I would now like to turn the call over to Edward Atsinger.
Thank you all for joining our third quarter 2008 earnings call. Let me start by focusing on the current economic situation in terms of the challenges it faces, it presents to the radio industry in general and to Salem specifically. As you know for the third quarter it was very difficult for the radio business.

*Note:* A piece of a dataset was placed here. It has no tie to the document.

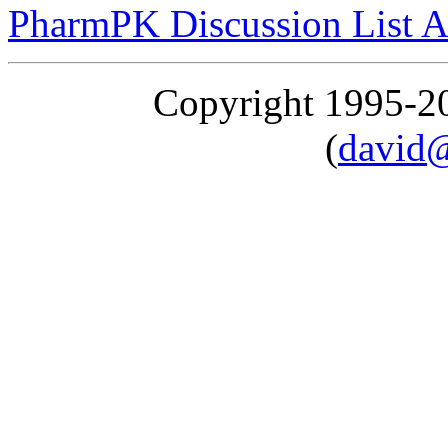
PharmPK Discussion List A
Copyright 1995-
(
david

According to the RAB total industry spot revenue fell more than 9% for Q3. In comparison Salem’s total revenue decreased 4%.
We face the same challenges as our general market radio counterparts for the advertising dollars and that business declined 11% for us, but our block programming business again demonstrated its resiliency with a decline of only 2% and our non-broadcast businesses grew 17%. Our major energy has been directed toward minimizing the impact of these revenue declines on our EBITDA by identifying and implementing appropriate cost cutting measures as well as pursuing a number of asset sales.

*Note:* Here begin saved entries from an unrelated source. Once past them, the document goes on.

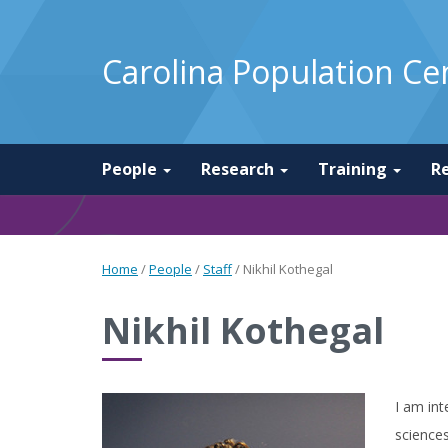
Carolina Population Ce
People
Research
Training
R
Home
/
People
/
Staff
/
Nikhil Kothegal
Nikhil Kothegal
I am int
sciences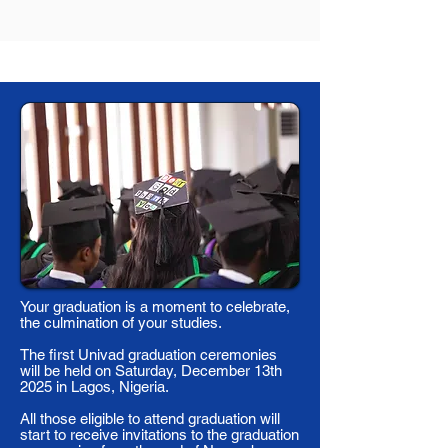
Your graduation is a moment to celebrate,
the culmination of your studies.
The first Univad graduation ceremonies
will be held on Saturday, December 13th
2025 in Lagos, Nigeria.
All those eligible to attend graduation will
start to receive invitations to the graduation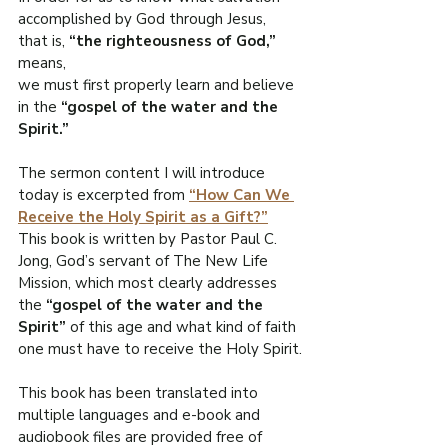
R
accomplished by God through Jesus, 
that is, 
“the righteousness of God,” 
O
means,
we must first properly learn and believe 
.
E
in the
 “gospel of the water and the 
Spirit.”
F
I
L
The sermon content I will introduce 
W
today is excerpted from 
“How Can We 
Receive the Holy Spirit as a Gift?”
This book is written by Pastor Paul C. 
Jong, God’s servant of The New Life 
Mission, which most clearly addresses 
the 
“gospel of the water and the 
Spirit”
 of this age and what kind of faith 
one must have to receive the Holy Spirit.
This book has been translated into 
multiple languages and e-book and 
audiobook files are provided free of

Since our last call we signed an agreement to sell WRBI-FM in Louisville, Kentucky for $3 million to WAY-FM, an organization which operates non-commercial contemporary Christian music stations around the country. We expect this transaction as well as the sale of WRFE-AM in Columbus, Ohio which we announced earlier for $4 million, to close in the fourth quarter. Both of those should close some time in the fourth quarter.
We are actively engaged in pursuing opportunities to sell additional assets in our portfolio and we expect to announce further asset sales in the coming weeks. In the area of cost containment, a number of things have taken place. These included eliminating the President and COO position.
We brought Eric Halvorson back to join the company in July of 2007. He had been with the company off and on since 1985 including serving on our board. He was brought back to develop a plan to downsize and implement some strategic restructuring consistent with the new economic environment. He accomplished much of what we brought him in to do. Ultimately he identified his own position as one that could be eliminated including his board position as further cost reduction measures and we have implemented those.
Last week we eliminated four senior management positions and reorganized their responsibilities among remaining management team members. Given the current economic realities we believe that these responsibilities will be managed as effectively as they were in the past and without any negative impact.
These senior management reductions are in addition to other staff layoffs that have been made over the past year. We have now reduced our annual payroll by more than $7 million. We’ve also instituted decreases in hiring in salary increased, the elimination of all non-essential capital expenditures and further reductions in marketing expenses, and there are other areas of reduction that we will continue to pursue.
The major purpose of these expense reductions and asset sales has been to position the company to avoid having to seek an amendment to our bank credit agreement. Our bank leverage ratio will decrease from 6.75 to 5.75 on March 31, 2009. It is our intention to reach that date with our actual leverage ratio adequately beneath this covenant requirement.